Hold-up. Distributor removal and replacement is tricky. And, the manual describes getting things oriented
before pulling the distributor. If it is replaced incorrectly, oil pressure will be lost, and you will ruin bearings in a matter of minutes.
The only way to confirm the camshaft's position, and therefore the valve-train for purposes of confirming the distributor's rotor position, is to check the valve lash.
I hope I got this correct. One crankshaft rotation, as indicated in the flywheel inspection window, will reveal that some valves are closed (there is rocker-arm clearance) and others are open, based on where the camshaft is in the cycle. "A" is 7-deg. before-top-dead-center on the compression-stroke (the ball in the flywheel inspection window).
There are two crank rotations for every one camshaft/distributor rotation on a four-stroke engine; here is an animation.
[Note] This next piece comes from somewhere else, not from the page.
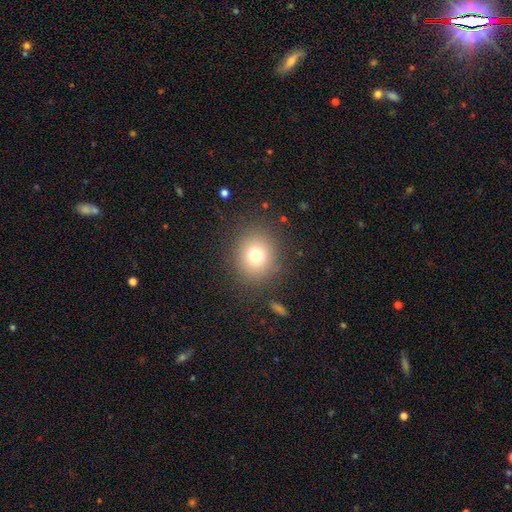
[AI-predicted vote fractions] Smooth or featured? Predicted: smooth (p=0.74). How rounded? Predicted: round (p=0.80). Merging? Predicted: none (p=0.85).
I can't say for sure, however, this head had a bent valve stem. I had to get it out by cutting the valve face off. There was also a crack in the top of the valve guide from the deformed valve being pushed into it. The head was sold to me by as "needing a valve job." (the tech decided to go 2FE, on his girlfriend's '82 60, obtaining parts, straight pushrods and a working head assembly from a 3FE) My best guess is that he fired cylinder #6 on the exhaust stroke; could the pressure in the cylinder been so great that it slammed the valve shut against the force of the camshaft and rocker arm? The alternative assumption is physical damage in handling, after already deciding on doing the upgrade on a vehicle, which he reminded me, wasn't his.
My suggestion is to not do guesswork regarding timing; you can dial-it-in to tune it, but no major guesswork.